Filo yönetimi ve Filo
küçültme.
Uzun zamandır balıkçılık camiasında dile getirilen avcı
filomuzun aşırı büyüklüğü ve küçültülmesi gerektiği tartışmaları hepimizin
malumudur. Genel bir mantıkla avcı filosunun sayısal büyüklüğü ve balık
stoklarının bu filonun verimli avcılığına yetmediği ve bu nedenle de stok
üzerinde aşırı av baskısına sebep olduğuna dayanan bir görüştür. Filoda bir küçülme sağlarsak düz mantık
ile daha az balık tutulacağı varsayımına dayanır. Bürokratında balıkçıya
kadar geniş bir kesim tarafından da kabul gören bir görüş olduğu yadsınamaz.

----

* [Verilen Görev 1]:
Filo küçültme konulu metinde "filo" sözcüğünün geçtiği tüm biçimleri, her farklı biçimi yalnızca bir kez ve metindeki yazımıyla sıralayınız.
* [Verilen Görev 2]:
Filo küçültme konulu metni, son cümlesinden sonra gelecek bölümü yazarak tamamlayınız.

Ham kayıtlar

----

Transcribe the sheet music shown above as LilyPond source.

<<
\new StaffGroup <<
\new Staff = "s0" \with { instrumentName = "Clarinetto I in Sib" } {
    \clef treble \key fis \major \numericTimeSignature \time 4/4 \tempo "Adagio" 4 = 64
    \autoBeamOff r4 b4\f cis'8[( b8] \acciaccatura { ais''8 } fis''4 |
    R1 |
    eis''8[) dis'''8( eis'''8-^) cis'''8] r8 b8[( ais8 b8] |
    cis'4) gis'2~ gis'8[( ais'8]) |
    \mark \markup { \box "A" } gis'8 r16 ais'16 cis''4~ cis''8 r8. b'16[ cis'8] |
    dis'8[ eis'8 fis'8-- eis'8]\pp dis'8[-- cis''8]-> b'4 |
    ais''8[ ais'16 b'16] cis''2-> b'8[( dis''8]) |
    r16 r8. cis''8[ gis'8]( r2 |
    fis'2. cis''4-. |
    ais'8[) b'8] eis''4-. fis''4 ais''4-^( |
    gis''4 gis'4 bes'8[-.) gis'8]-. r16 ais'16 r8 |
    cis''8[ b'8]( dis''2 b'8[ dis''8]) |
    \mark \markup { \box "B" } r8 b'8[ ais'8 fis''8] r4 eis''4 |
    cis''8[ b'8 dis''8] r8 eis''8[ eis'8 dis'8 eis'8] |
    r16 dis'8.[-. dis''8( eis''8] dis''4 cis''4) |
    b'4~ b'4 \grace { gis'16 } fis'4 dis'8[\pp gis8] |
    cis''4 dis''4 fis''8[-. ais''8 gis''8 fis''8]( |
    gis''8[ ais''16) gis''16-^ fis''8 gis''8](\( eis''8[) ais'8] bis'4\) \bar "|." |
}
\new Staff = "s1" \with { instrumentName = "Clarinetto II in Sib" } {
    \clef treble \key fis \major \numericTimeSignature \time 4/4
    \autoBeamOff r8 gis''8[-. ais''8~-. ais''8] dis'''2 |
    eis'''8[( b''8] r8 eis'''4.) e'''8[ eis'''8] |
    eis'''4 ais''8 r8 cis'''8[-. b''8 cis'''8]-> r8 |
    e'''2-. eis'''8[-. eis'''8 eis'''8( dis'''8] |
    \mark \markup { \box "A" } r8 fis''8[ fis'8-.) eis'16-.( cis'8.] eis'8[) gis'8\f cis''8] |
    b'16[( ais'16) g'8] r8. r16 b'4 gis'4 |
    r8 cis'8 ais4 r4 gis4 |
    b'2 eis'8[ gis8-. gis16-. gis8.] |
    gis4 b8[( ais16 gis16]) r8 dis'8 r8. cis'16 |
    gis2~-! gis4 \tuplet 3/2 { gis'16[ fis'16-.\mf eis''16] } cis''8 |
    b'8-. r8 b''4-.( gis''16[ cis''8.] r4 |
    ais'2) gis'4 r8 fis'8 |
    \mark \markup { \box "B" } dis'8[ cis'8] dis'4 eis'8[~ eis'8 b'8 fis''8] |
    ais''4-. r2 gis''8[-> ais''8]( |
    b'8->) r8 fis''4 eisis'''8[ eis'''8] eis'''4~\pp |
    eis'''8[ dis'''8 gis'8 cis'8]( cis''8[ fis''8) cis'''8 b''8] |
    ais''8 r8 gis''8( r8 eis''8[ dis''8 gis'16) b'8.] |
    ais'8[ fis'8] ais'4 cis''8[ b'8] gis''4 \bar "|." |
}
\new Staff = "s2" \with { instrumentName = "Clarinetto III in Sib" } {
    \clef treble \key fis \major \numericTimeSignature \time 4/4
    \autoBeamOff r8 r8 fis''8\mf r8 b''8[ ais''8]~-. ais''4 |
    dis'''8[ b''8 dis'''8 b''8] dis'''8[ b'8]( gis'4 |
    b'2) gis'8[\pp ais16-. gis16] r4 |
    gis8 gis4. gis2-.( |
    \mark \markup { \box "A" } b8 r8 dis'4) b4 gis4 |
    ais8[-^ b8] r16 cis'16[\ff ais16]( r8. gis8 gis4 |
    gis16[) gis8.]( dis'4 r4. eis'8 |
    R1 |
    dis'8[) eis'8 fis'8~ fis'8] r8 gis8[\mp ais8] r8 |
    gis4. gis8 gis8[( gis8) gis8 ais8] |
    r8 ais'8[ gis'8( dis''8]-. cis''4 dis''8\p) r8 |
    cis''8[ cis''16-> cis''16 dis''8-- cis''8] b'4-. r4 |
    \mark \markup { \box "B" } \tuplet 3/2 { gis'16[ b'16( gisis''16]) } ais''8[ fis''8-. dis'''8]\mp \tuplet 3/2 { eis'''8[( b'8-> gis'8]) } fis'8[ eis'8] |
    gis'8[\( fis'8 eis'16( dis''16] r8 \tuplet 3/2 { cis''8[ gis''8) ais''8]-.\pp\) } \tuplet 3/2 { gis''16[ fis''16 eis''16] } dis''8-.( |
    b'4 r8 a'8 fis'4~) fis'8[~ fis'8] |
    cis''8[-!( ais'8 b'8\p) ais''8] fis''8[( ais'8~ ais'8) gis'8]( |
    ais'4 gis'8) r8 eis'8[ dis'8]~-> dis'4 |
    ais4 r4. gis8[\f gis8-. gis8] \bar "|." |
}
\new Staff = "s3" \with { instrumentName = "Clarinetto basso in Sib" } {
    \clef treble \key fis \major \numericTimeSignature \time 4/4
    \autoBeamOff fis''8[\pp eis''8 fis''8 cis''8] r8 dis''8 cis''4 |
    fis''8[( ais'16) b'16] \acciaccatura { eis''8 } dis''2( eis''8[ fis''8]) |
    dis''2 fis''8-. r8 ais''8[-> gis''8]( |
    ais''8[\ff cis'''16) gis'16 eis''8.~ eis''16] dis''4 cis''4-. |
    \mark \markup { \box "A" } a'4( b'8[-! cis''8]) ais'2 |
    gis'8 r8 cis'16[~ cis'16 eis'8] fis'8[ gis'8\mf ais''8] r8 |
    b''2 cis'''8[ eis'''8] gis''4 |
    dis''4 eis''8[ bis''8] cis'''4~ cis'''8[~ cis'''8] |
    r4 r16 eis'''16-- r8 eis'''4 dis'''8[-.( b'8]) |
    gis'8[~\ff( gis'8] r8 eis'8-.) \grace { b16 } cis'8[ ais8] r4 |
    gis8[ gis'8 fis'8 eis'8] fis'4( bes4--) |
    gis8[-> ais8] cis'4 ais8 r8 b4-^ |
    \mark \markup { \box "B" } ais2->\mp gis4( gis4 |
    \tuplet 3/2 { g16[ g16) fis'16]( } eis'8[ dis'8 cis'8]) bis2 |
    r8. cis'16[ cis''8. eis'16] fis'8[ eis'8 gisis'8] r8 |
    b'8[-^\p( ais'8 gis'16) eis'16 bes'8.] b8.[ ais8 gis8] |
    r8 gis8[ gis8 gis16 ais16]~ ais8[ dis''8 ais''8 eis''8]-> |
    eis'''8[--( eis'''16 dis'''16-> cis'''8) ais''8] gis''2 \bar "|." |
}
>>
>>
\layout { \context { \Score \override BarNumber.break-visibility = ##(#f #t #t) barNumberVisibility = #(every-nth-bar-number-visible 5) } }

----

* [Alıştırma Sonucu 1]:
Filo, filomuzun, filosunun, filonun, Filoda

* [Alıştırma Sonucu 2]:
İlk bakışta doğru gibi düşünülen bu çözüm gerçekten de balık stokları üzerinde
av baskısını hafifletmeye yarar mı? Bu
sorunun cevabı ne yazık ki hayırdır. Bizim
ihtiyacımız olan aşırı av baskısını düşürmek için Filo Yönetimi ve
planlamasıdır. Ancak böyle bir planın hayata geçmesi ve işlemesi ile birlikte
söz konusu küçülmenin hedefleri, içeriği ve miktarı belirlenebilir.
Bir filo yönetim planı olmadan sadece tekne satın alarak
stoklar üzerinde ki av baskısını azaltmak mümkün değildir. Aşağıda filo
yönetimi ve filo küçültme başlıkları altında konuyu tartışmaya çalışacağım.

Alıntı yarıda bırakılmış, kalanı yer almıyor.